The looming catastrophe is that the flower of British manhood is about to be squandered in the trenches over the next four terrible years. Roland, by then her fiancé, is the first to be lost, Edward the last, each tragedy inflicting more wounds on Vera’s soul. She goes to the front as a battlefield nurse but realizes that nothing can heal much less justify this senseless horror. She seeks sanctuary when crowds celebrate the 1918 armistice. Reflecting on the sorrow and pity of it all, she joins forces with peace activist George Caitlin, her future husband, to campaign for reconciliation with the defeated powers and general disarmament. That is the necessary lesson to be drawn from an otherwise meaningless waste of youth. As Vera, Vikander’s brilliant moving portrayal does full justice to a challenging role.

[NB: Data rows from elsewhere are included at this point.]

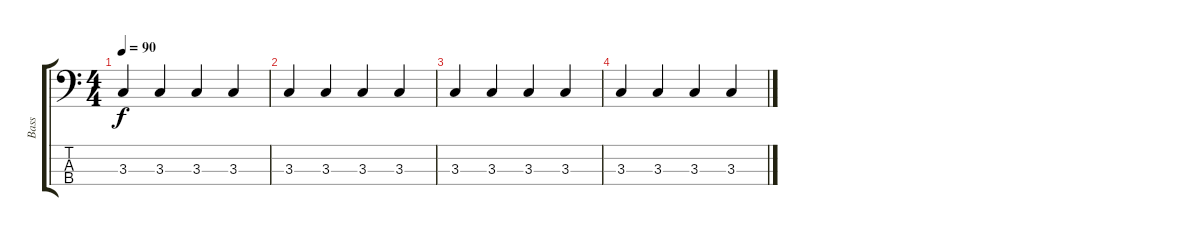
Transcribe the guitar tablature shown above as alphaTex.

\track ("Bass" "Bass") {instrument electricbassfinger}
\staff {score tabs}
\tuning (G2 D2 A1 E1) {hide}
\ts (4 4)
\tempo 90
\clef f4
\ks c
3.3.4{dy f volume 6} 3.3.4 3.3.4 3.3.4 |
3.3.4 3.3.4 3.3.4 3.3.4 |
3.3.4{volume 4} 3.3.4 3.3.4 3.3.4 |
3.3.4 3.3.4 3.3.4 3.3.4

Events like the First World War, or subsequent slaughters and genocides, might provide evidence on a grand scale of the enduring flaws and follies of human nature in which pessimists and cynics like Woody Allen indulge on a tiny canvass. Yet the inspiring story of Vera Brittain shows how, in a violent and misogynist world, it was possible to find reasons not just to carry on but, as men and women striving for a better future, to believe that humanity is not beyond saving from its many errors. Indeed that testament of faith, hope and love is what ultimately makes life worth living.